Rabu, 09 Oktober 2013

Say no to Impor Pangan (Catatan Optimisme Ketahanan Pangan Indonesia)

Oleh: Ali Topan DS

Konon, Indonesia dijuluki negara agraris. Negara kepulauan dengan lahan kosong nan subur untuk bercocok taman. Tak ragu, grup musik kawakan, Koes Plus, dalam lirik lagunya mengatakan “orang bilang tanah kita tanah surga, tongkat kayu dan batu jadi tanaman”. Lirik lagu tersebut mengantarkan pesan pada pendengar, bahwa alangkah suburnya tanah Indonesia.

Kesuburan tanah membuat hasil pertanian dan perkebunan melimpah. Jika untuk menghasilkan padi guna memenuhi kebutuhan jutaan manusia Indonesia, tentu kesuburan tanah Indonesia tidak kesulitan. Demikian juga untuk menghasilkan tanaman holtikultural. Tetapi, untuk menikmati hasil pertanian dan perkebunan sendiri (lokal) yang melimpah hanya tinggal big dream. Pasalnya, sampai saat ini. Pemerintah masih mengimpor bahan pangan. Ironisnya, kebijakan impor oleh pemerintah dirasa cukup besar dan terus menerus. Bahkan Franciscus Welirang menduga ada pihak-pihak yang sengaja mempolitisasi persoalan pangan. Kartel pangan kerap memegang peranan penting dalam industri importasi.

Pemerintah SBY pun mendapat julukan pemerintah yang “kecanduan” impor. SBY dinilai gagal memperlihatkan agrarisnya Indonesia. Hal ini didasari lemahnya perhatian pemerintah disektor pertanian. Ukurannya cukup sederhana, bahwa dana untuk meningkatkan sektor pertanian hanya 1,3 persen dari total APBN 2013. Kenyataan pahit ini harus dihadapi. Beberapa pakar ekonomi kemudian menawarkan konsep guna mengurangi pasokan impor.

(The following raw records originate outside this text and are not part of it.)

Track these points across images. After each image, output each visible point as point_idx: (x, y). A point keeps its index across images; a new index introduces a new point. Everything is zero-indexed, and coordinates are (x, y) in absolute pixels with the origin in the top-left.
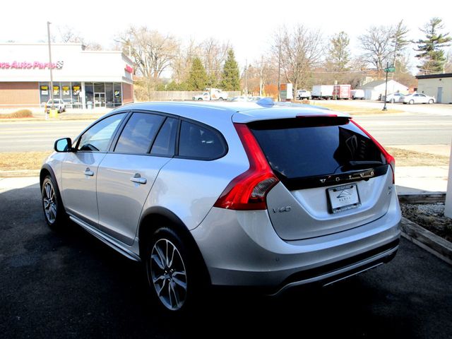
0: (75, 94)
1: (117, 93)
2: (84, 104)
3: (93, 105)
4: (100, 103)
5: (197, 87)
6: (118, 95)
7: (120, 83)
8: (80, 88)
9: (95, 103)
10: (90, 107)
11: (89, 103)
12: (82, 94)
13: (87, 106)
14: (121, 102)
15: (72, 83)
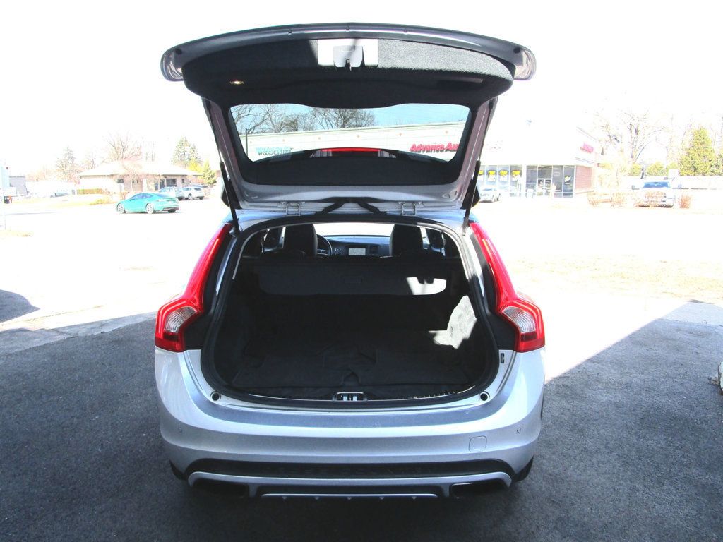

Perhatian terhadap sektor pertanian agaknya sedang menemukan jalan. Saat ini, pemerintah melalui Kementrian Tenaga Kerja dan Transmigrasi sedang membuat rumusan untuk kemandirian pangan. Langkah ini diambil dengan melibatkan para transmigran guna mengarap lahan pertanian di wilayah transmigrasi. Kemenkertrans berharap dengan cara seperti ini, kemandirian pangan dapat tercapai. Kemenkertrans Muhaimin Iskandar menyontohkan wilayah transmigrasi yang dirancang sebagai pemukinan dengan posa usaha tanaman pangan, yakni daerah Tabalajaya, Kabupaten Banyuasin, Provinsi Sumatera Selatan. Para transmigran sudah memiliki sumber penghidupan permanen, yakni lahan tani yang produktif.

Kemenkertrans akan meningkatkan kualitas penyelenggaraan transmigrasi dengan mencanankan beberapa progam. Antaranya, pemukiman transmigrasi yang belum menunjukkan kemajuan akan didorong dengan membangunan infrastruktur guna menunjang kemajuan ekonomi; mengintegrasikan pemukiman transmigrasi dan penduduk setempat dengan melihat aspek ketersediaan sumber daya lahan yang produktif; serta melakukan pembinaan dan pengembangan masyarakat.

Melalui progam transmigrasi dengan prioritas memberdayaan lahan pertanian, diharapkan dapat menjadi solusi “candu impor” bahan pangan. Pada era 50-an, “presiden terlupakan” yakni Syafruddin Prawiranegara membuat gagasan penting disektor pertanian. Saat itu ekonomi bangsa sedang tidak stabil. Gagasan yang ia kemukakan adalah menempat pembangunan sektor pertanian sebagai bagian pembangunan industri negara. Bagi Syafruddin, pembangunan sektor pertanian demi tercapainya perkembangan ekonomi meliputi: sektor tanaman pangan untuk cadangan swasembada dan perkebunan sebagai sumber devisa.


Melalui pembacaan di atas, dapat disimpulkan bahwa: Ditengah “candu impor” pangan Indonesia, masih ada upaya –dalam hal ini dari kemenkertrans- untuk mendorong terciptanya kemandirian pangan. Mendorong dan meningkatkan produktivitas hasil pertanian mutlak guna menyetop impor pangan. Progam menuju kemandirian pangan dengan memanfaatkan para transmigran perlu mendapat perhatian serius dari pemerintah. Permasalahan pangan yang sering dipolitisasi dengan industri pangan harus segera di-clear-kan.